Namur Le septuagénaire doit répondre d’assassinat. Il voulait se suicider.

Dans la nuit du 16 au 17 novembre 2016, Jean Lahure, 76 ans, étranglait mortellement son épouse Arlette Escoyez, 78 ans, dans leur habitation à Rosières-la-Grande (Vaux-sur-Sûre). Son explication a toujours été constante. Dépressif, il a voulu en finir avec la vie en emmenant dans la mort son épouse. Malades tous les deux, il estimait que son épouse dépendait de lui. Mais il a raté son suicide en s’ouvrant les veines. Depuis lors, le septuagénaire est en détention préventive.

Ce lundi, c’est devant le tribunal correctionnel de Neufchâteau qu’il a comparu pour répondre d’assassinat. Le 9 novembre 2016, il avait déjà essayé d’étouffer son épouse avec un oreiller. Le couple consultera son médecin traitant pour évoquer cette situation. Un psychiatre sera conseillé. Mais quelques jours plus tard, Jean Lahure passait à l’acte.

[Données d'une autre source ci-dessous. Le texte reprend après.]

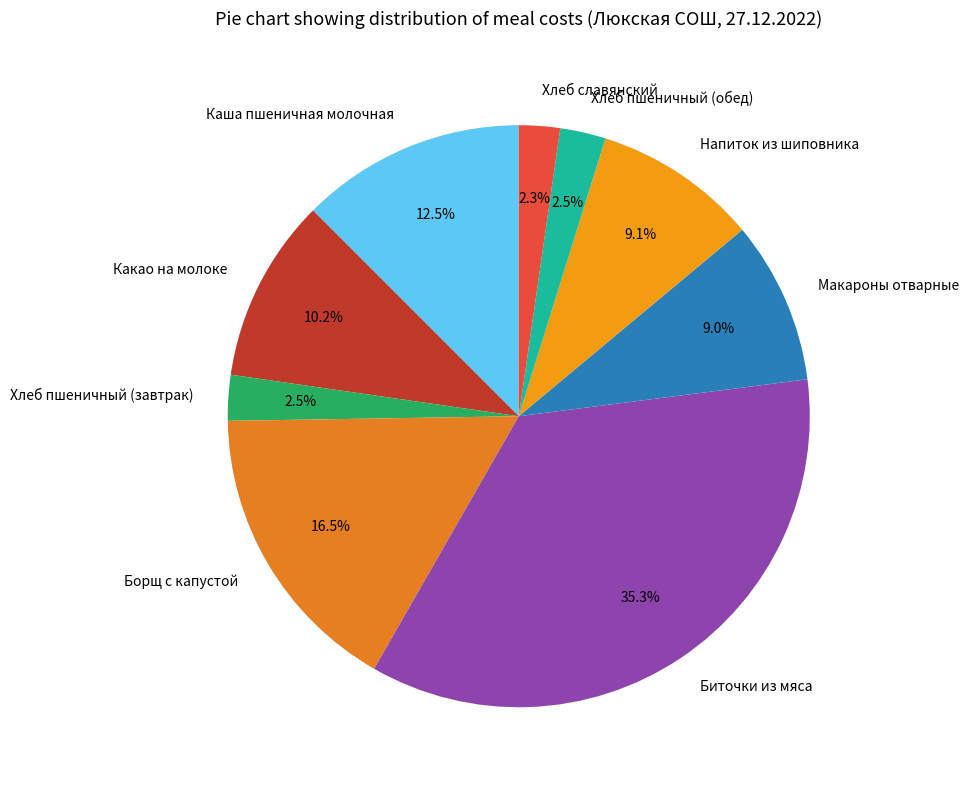

How many segments does this pie chart have?

9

"Notre objectif était que nous y passions tous les deux", a-t-il reconnu ce lundi devant le tribunal correctionnel. Un état dépressif accentué chez Jean Lahure par la perspective d’un déménagement. Le contact ne passait plus avec la fille et le beau-fils d’Arlette Escoyez, propriétaire de la maison de Rosières-la-Grande. Tout le monde étant voisin dans un bâtiment partagé. Mais pour le ministère public, Jean Lahure a voulu éliminer son épouse qui lui tenait tête. Et le substitut Alexandre François d’énumérer des éléments de préméditation : des recherches sur Internet sur la strangulation et les artères, un contact avec la banque pour savoir si les comptes seraient bloqués en cas de décès, une tentative d’étouffement le 9 novembre 2016.

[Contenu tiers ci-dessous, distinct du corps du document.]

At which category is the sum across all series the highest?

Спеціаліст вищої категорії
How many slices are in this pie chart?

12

"Il a soupesé son acte, il y a réfléchi froidement pour reprendre le contrôle des éléments lui échappant", estime le substitut réclamant 18 ans de prison pour assassinat. La défense de Jean Lahure conteste la préméditation mais pas le meurtre qui a bien eu lieu. "Il y a un état dépressif, il ne s’agit pas d’un crime crapuleux, il était amoureux de sa femme", dit son avocat Me Caroline Lepied. Et pour apaiser les souffrances respectives, il aurait commis l’irréparable. La défense demande le sursis, le septuagénaire pouvant être hébergé en institution. Jugement le 12 avril.